● **EXCERPTED PASSAGE**

^^^^^^^^

I think as people navigate the Atlas, they will see that it’s not a decree or manifesto, but even so, I hope people won’t read a proposal of ‘not going’ as an action reciprocal to the climate catastrophe in extremity, but rather as an attempt to normalize moderation, reduction, degrowth. We are so far from anything like that. It can barely be uttered in the political realm. I had to take a look at how much I was travelling, how many planes I had taken, admit that it was not reasonable and that I was in a position to scale back and make a sacrifice, even if others couldn’t.
“Doing more with less” is a basic motif underlying SWG. Browsing through the performance practice examples of the Atlas, what I notice increasingly lessened is the human presence as the all-powerful wheeler of theatre praxis. Would you regard such a lessening of the human protagonist as key to a theatre away from the Anthropocene?
“Doing more with less” is for me more a motif of performance culture than anything else, and one I hold onto dearly whenever faced with the kind of event that “shows the money,” which is usually a depressing experience. And I love reading Gordon Craig’s notes from 100+ years ago and many others’ since then who have all imagined in different ways and for different reasons a theatre without human presence. A receding of the human protagonist would of course make sense for a “theatre of the Anthropocene,” it’s a nice idea. But perhaps that speaks of a certain kind of art or theatre, one rather focused on representation and image, a theatre that speaks “about” politics rather than actually doing politics. I’m interested in performance acts that embrace the here and now, in “liveness,” I guess, more than conventional theatre, which probably explains my readiness to embrace forms that sometimes don’t even need theatre buildings or obvious stages. If there’s any kind of performative act that is suited to the abomination that is “the Anthropocene,” to me it would probably look less like spectacle and more like activism, protest, community engagement, interventions and direct action, Arte Útil etc.

^^^^^^^^

● **EXTRACTED ENTRIES**
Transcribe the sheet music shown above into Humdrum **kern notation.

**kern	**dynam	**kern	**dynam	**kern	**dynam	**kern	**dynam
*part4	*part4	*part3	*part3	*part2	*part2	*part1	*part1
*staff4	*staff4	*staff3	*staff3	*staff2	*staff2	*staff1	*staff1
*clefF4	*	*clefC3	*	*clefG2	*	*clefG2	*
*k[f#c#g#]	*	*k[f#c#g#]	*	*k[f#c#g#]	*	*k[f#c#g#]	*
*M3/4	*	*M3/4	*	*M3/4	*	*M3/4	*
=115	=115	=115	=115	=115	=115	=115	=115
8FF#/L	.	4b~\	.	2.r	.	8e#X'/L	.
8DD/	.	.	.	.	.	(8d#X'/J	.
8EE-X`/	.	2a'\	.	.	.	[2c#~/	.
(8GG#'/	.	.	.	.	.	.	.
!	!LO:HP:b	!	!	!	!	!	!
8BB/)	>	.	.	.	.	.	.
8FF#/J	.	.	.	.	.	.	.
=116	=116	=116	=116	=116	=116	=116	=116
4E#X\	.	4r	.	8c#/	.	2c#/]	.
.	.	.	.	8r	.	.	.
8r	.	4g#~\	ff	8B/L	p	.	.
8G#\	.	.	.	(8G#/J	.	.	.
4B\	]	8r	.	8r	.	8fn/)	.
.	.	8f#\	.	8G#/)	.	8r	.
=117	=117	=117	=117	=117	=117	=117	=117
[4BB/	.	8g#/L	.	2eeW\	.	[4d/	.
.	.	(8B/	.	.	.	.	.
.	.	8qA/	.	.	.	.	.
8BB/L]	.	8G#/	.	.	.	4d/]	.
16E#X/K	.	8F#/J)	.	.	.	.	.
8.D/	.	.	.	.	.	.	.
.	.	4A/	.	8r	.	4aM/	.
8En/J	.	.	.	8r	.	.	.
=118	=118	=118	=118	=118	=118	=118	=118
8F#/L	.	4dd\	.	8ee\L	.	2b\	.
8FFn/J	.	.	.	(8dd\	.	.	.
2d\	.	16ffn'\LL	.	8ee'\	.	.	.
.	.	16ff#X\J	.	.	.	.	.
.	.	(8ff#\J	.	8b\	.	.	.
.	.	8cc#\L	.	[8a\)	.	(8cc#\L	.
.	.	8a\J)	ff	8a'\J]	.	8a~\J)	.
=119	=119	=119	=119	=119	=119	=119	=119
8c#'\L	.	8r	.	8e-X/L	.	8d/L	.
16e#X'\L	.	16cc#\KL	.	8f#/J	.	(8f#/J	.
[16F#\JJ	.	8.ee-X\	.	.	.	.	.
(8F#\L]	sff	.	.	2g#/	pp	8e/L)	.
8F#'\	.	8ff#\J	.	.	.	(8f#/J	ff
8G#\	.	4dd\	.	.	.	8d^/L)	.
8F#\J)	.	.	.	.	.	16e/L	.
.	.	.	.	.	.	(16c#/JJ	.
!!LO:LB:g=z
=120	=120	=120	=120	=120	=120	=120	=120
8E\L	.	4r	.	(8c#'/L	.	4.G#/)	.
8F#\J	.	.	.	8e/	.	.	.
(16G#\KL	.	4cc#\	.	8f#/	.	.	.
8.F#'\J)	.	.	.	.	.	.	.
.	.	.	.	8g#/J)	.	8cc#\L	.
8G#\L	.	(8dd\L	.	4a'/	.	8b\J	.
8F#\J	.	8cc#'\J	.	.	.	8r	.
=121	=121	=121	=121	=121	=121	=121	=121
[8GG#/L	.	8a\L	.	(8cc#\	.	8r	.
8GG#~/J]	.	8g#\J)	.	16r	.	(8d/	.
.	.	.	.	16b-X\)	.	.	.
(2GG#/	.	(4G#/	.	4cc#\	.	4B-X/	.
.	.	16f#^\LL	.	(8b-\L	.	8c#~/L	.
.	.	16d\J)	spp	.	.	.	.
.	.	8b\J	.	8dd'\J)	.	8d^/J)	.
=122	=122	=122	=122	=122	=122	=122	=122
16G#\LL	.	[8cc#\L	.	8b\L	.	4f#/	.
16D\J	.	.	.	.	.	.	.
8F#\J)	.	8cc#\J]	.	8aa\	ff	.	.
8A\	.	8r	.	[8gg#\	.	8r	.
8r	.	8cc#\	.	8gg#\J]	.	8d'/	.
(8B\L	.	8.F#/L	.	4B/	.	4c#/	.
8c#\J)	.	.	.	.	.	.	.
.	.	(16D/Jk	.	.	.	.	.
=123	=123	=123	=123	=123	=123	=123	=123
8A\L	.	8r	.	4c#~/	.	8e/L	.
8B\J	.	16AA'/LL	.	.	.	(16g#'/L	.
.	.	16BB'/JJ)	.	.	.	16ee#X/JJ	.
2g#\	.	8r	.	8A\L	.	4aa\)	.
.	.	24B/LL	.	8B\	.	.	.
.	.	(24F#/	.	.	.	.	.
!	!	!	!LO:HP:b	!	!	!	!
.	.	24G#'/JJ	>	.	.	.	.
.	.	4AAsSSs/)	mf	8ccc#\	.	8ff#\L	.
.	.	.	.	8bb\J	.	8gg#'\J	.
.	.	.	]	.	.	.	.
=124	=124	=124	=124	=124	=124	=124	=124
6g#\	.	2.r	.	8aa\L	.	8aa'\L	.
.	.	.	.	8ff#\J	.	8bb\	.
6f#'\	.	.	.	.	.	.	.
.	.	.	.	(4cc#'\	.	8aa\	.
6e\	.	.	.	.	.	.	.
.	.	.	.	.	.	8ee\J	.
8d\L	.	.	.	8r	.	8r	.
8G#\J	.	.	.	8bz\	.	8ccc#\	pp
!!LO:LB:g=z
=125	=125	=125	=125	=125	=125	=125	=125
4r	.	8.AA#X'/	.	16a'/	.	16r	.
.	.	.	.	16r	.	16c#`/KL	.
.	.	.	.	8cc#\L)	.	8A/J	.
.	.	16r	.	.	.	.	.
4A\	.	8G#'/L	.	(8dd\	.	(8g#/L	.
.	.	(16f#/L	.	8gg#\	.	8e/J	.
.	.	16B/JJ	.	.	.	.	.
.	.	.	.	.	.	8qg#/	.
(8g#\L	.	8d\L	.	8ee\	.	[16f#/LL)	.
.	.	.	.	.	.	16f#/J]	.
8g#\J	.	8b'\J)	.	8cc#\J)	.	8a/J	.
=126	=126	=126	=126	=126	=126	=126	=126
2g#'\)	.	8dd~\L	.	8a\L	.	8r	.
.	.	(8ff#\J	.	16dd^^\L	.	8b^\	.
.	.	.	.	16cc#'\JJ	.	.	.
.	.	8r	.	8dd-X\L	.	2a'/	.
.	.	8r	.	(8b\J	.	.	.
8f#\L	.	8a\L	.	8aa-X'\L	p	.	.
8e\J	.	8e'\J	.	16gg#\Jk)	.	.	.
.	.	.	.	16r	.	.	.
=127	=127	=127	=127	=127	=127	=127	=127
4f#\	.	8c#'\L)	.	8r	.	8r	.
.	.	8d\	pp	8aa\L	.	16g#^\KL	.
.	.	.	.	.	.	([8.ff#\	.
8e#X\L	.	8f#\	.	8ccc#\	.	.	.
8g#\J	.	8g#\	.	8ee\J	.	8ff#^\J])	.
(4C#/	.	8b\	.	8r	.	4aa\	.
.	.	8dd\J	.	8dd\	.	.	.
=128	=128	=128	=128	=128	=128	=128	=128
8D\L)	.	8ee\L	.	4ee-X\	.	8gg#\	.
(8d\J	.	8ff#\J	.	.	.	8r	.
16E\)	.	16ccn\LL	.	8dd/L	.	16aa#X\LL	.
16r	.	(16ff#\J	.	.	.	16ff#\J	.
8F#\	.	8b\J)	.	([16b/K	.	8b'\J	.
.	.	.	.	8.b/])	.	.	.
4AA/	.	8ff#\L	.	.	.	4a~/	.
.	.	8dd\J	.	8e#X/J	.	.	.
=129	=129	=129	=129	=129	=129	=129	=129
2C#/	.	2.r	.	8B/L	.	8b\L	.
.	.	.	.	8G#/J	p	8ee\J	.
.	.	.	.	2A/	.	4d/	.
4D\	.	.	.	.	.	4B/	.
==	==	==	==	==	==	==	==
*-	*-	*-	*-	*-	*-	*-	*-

^^^^^^^^

● **REQUIRED ACTION 1**
According to the interview excerpt, whose notes from more than 100 years ago does the speaker love reading?
● **REQUIRED ACTION 2**
Reproduce the interview excerpt, beginning at "I think as people" and stopping after "if others couldn’t.", with "planes" switched to "trains".

● **EXERCISE RESULT 1**
Gordon Craig's.

● **EXERCISE RESULT 2**
I think as people navigate the Atlas, they will see that it’s not a decree or manifesto, but even so, I hope people won’t read a proposal of ‘not going’ as an action reciprocal to the climate catastrophe in extremity, but rather as an attempt to normalize moderation, reduction, degrowth. We are so far from anything like that. It can barely be uttered in the political realm. I had to take a look at how much I was travelling, how many trains I had taken, admit that it was not reasonable and that I was in a position to scale back and make a sacrifice, even if others couldn’t.